━━━━━ Text extract

Enough Said

Enough Said
A sampling of my columns and why the hell is my picture SO big?

Sunday, July 24, 2016

When walls talk, the heart listens

  
I never thought moving would be so hard. Not the actual moving part, though the packing and hauling is a bit daunting, it’s the mental separation from here to there I’m finding difficult.

My husband and I have lived in this house for twelve years. That’s not a long time considering that my husband was born and raised in the house we moved from to come here. Because I knew this house would not be our ‘forever home’, too big but perfect for our family’s needs at the time, I held off loving the house and stepped back from connecting. I considered it simply a means by which to house and eventually send our family on their way. But a lot has happened here. Like they say about talking walls: if these walls spoke it would be of life passages as casual conversation, of love and heartbreak as music.

One high school graduation, two college graduations as well as two graduate school celebrations, engagement parties, two wedding showers and weddings. And, add to that two baby showers and family gatherings to honor the births of those two little girls who have graced our lives in a way I never even imagined.

━━━━━━━━━━
━━━━━ Records provided

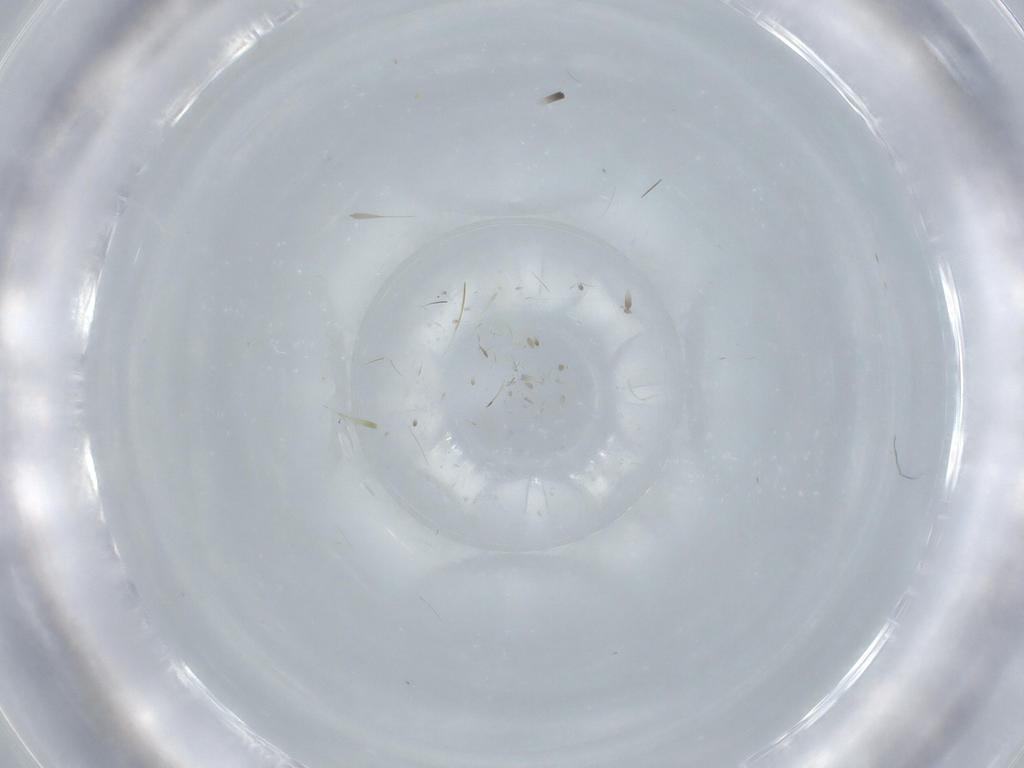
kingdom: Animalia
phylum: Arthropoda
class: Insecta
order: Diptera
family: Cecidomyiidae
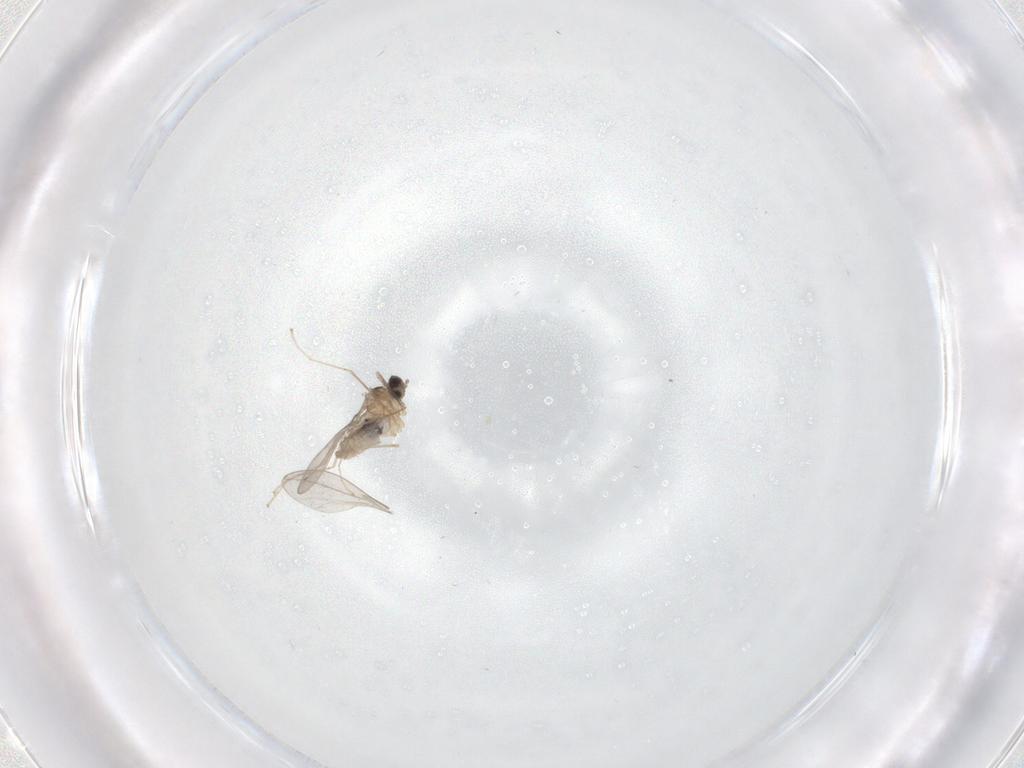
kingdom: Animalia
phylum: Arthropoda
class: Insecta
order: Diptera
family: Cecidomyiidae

━━━━━━━━━━
━━━━━ Records provided

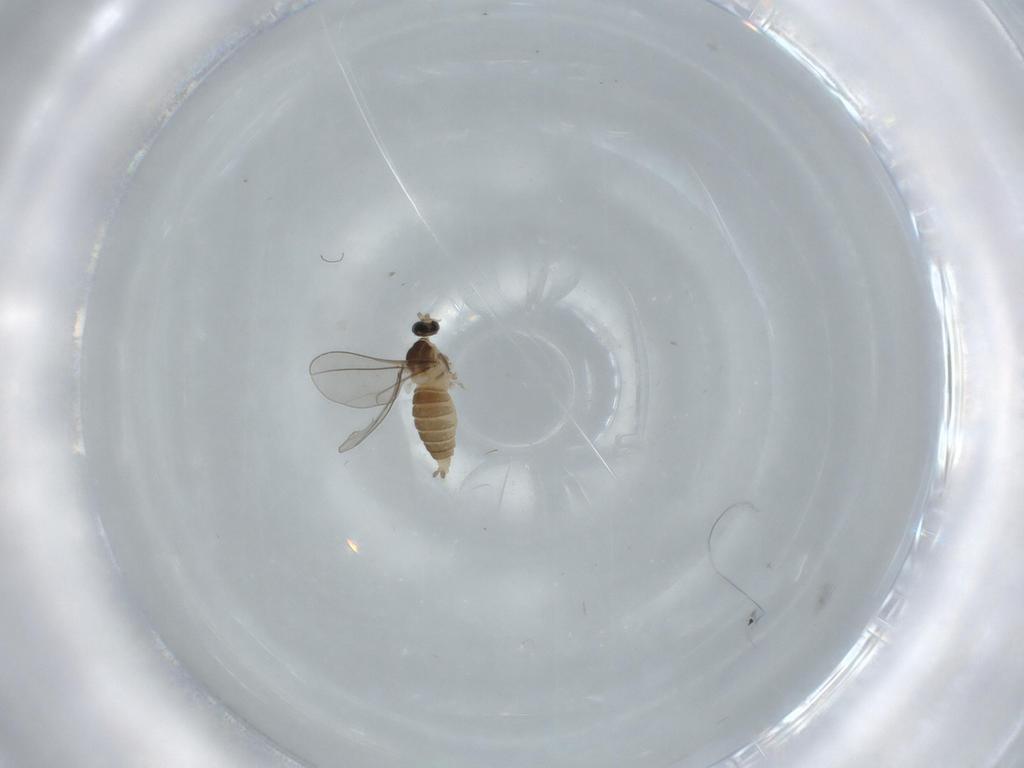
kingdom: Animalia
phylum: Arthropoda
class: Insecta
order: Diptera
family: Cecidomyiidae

━━━━━━━━━━

◆ What to work on:
(a) Answer these questions using the column about moving:
(i) How many years have the writer and her husband lived in the house?
(ii) Where was the writer's husband born and raised?
(iii) On what date was the column posted?
(b) In the column about moving, the paragraph beginning "One high school graduation" names several kinds of celebrations and gatherings. List every kind it names.

◆ The responses:
(a)
(i) Twelve years.
(ii) In the house they moved from to come to this one.
(iii) Sunday, July 24, 2016.

(b)
- High school graduation
- College graduations
- Graduate school celebrations
- Engagement parties
- Wedding showers
- Weddings
- Baby showers
- Family gatherings to honor the births of two little girls